Let me take an extension ring of the localization $\Bbb{Z}_{(2)}$ of $\Bbb{Z}$ which is not a DVR: $$R=\Bbb{Z}_{(2)}\left[\sqrt{-3}\right]$$
I want to show that $R$ is a noetherian ring.
My idea was the following. We know that $R=\Bbb{Z}_{(2)}\left[\sqrt{-3}\right]=(\Bbb{Z}\setminus (2))^{-1}\Bbb{Z}\left[\sqrt{-3}\right]$. But now I know that $\Bbb{Z}\left[\sqrt{-3}\right]\cong \Bbb{Z}[X]/(X^2+3)$. Since $\Bbb{Z}[X]$ is noetherian and $(X^2+3)$ is an ideal we know by a corollary of Hilbert's basis theorem that $\Bbb{Z}\left[\sqrt{-3}\right]$ is noetherian. But then localization doesn't affect noetherianity so it is also still noetherian.
Does this work?
Thanks for your help.
Just as a point of clarification from the comments: neither of the isomorphisms $\Bbb{Z}_{(2)}\left[\sqrt{-3}\right]=(\Bbb{Z}\setminus (2))^{-1}\Bbb{Z}\left[\sqrt{-3}\right]$ nor $\Bbb{Z}\left[\sqrt{-3}\right]\cong \Bbb{Z}[X]/(X^2+3)$, nor, for that matter, the upstairs analogue $\Bbb{Z}_{(2)}\left[\sqrt{-3}\right]\cong \Bbb{Z}_{(2)}[X]/(X^2+3)$, are necessary here.

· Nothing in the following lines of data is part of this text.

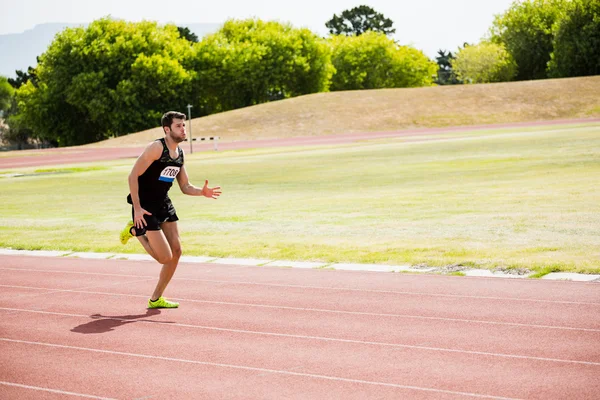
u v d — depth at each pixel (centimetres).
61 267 1343
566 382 637
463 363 701
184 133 923
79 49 10369
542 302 937
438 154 3756
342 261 1277
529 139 4297
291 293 1049
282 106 9431
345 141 6103
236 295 1049
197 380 677
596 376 651
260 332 842
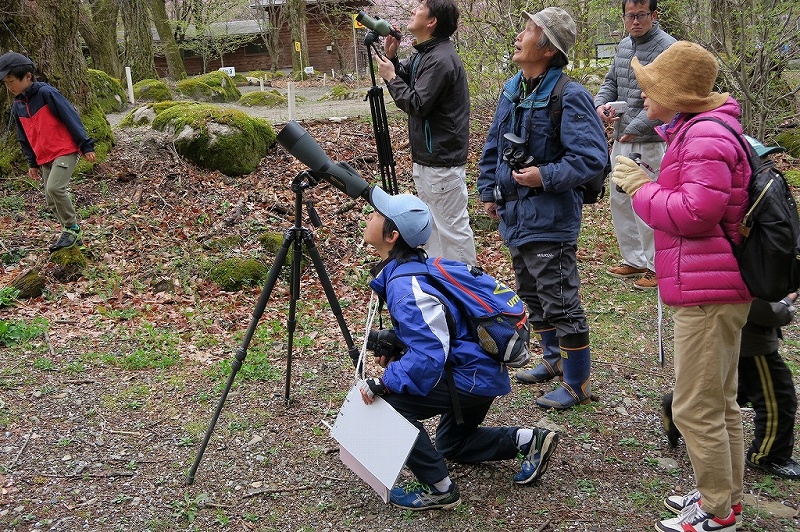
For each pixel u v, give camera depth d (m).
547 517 3.02
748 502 3.11
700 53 2.63
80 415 3.90
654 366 4.64
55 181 6.13
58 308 5.62
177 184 8.10
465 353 2.89
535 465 3.15
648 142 5.50
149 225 7.23
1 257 6.47
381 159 4.44
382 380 2.87
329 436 3.69
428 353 2.75
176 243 6.89
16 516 3.00
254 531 2.94
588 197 3.90
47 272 6.10
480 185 4.23
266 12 40.94
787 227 2.51
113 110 13.44
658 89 2.68
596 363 4.67
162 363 4.59
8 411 3.92
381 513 3.05
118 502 3.12
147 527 2.96
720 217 2.53
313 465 3.43
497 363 2.95
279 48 41.44
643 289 6.07
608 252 7.05
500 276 6.48
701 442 2.70
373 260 6.68
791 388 3.23
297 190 3.35
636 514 3.04
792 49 8.62
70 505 3.09
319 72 34.66
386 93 16.31
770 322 3.08
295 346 4.88
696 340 2.67
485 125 10.27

Step 1. $\mathbb Z_{(2)}$ is Noetherian. You understand this part.
Step 2. $\mathbb Z_{(2)}[X]$ is Noetherian by Hilbert's Basis Theorem.
Step 3. There is a surjection $\mathbb Z_{(2)}[X] \twoheadrightarrow \Bbb{Z}_{(2)}\left[\sqrt{-3}\right]$, defined by identity on $\mathbb Z_{(2)}$ and $X \mapsto \sqrt{-3}$. The ideals of the codomain of a surjective ring homomorphism are in one-to-one correspondence with a proper subset of the ideals of the domain (specifically, the ideals which contain the kernel of that map - no need to know what that kernel is). The proper subset of ideals automatically satisfies the ascending chain condition.